SAGAL: Let's summarize your choices.
SAGAL: So somebody tried to attract customers, and it didn't quite work out. Was it from Tom Bodett, a restaurant in Vermont that invited customers to bring and kill their own chickens turned out harder than it looked?
SAGAL: From Brian Babylon, a promotion at a White Sox game where they handed out white ponchos with little pointy hoods that made it look like a very different kind of event.
SAGAL: Or, from Paula Poundstone, the sometimes you feel like a nut; sometimes you don't promotion - tried to leverage that for public good. It didn't work out. Which of these is the real story of a promotion gone wrong?
KOENIGSBERG: Oh, man.
KOENIGSBERG: I think I'm going to go with the crowd, here, and go with Brian.

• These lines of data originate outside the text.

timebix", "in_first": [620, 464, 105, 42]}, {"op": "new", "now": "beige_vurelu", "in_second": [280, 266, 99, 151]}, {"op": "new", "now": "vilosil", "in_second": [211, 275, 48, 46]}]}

SAGAL: You're going to go with Brian's story?
SAGAL: Well, Brian's story, of course, of the promotion at White Sox - Sox Park, we like to call it, where they gave out white hoods. Well, to find out the correct answer, we spoke to a reporter who covered the real story.
PAUL LUKAS: They were these white, plastic, rain, slip-on ponchos with these pointed hoods on the top. And it kind of looked like a Klan rally at the ballpark.

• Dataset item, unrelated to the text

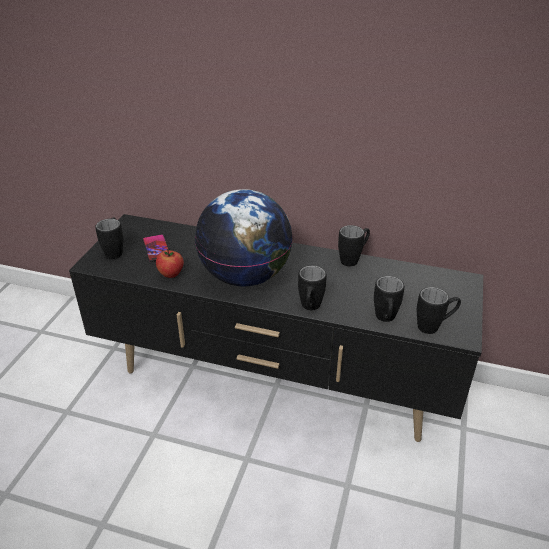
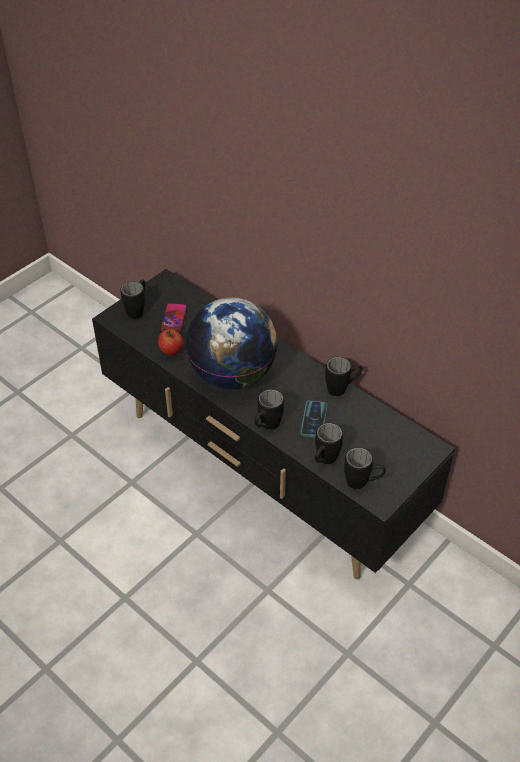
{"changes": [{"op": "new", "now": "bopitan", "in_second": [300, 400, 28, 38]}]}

SAGAL: That was Paul Lukas from ESPN talking, of course, about the misplaced, white hoods. Meant well - they meant well at Sox Park. They didn't look all that right. Congratulations, you picked the right story. It was Brian's, of course. You've earned a point for Brian. And, of course, you've won our prize - Carl Kasell's voice on whatever device you want to record it on. Well done, sir.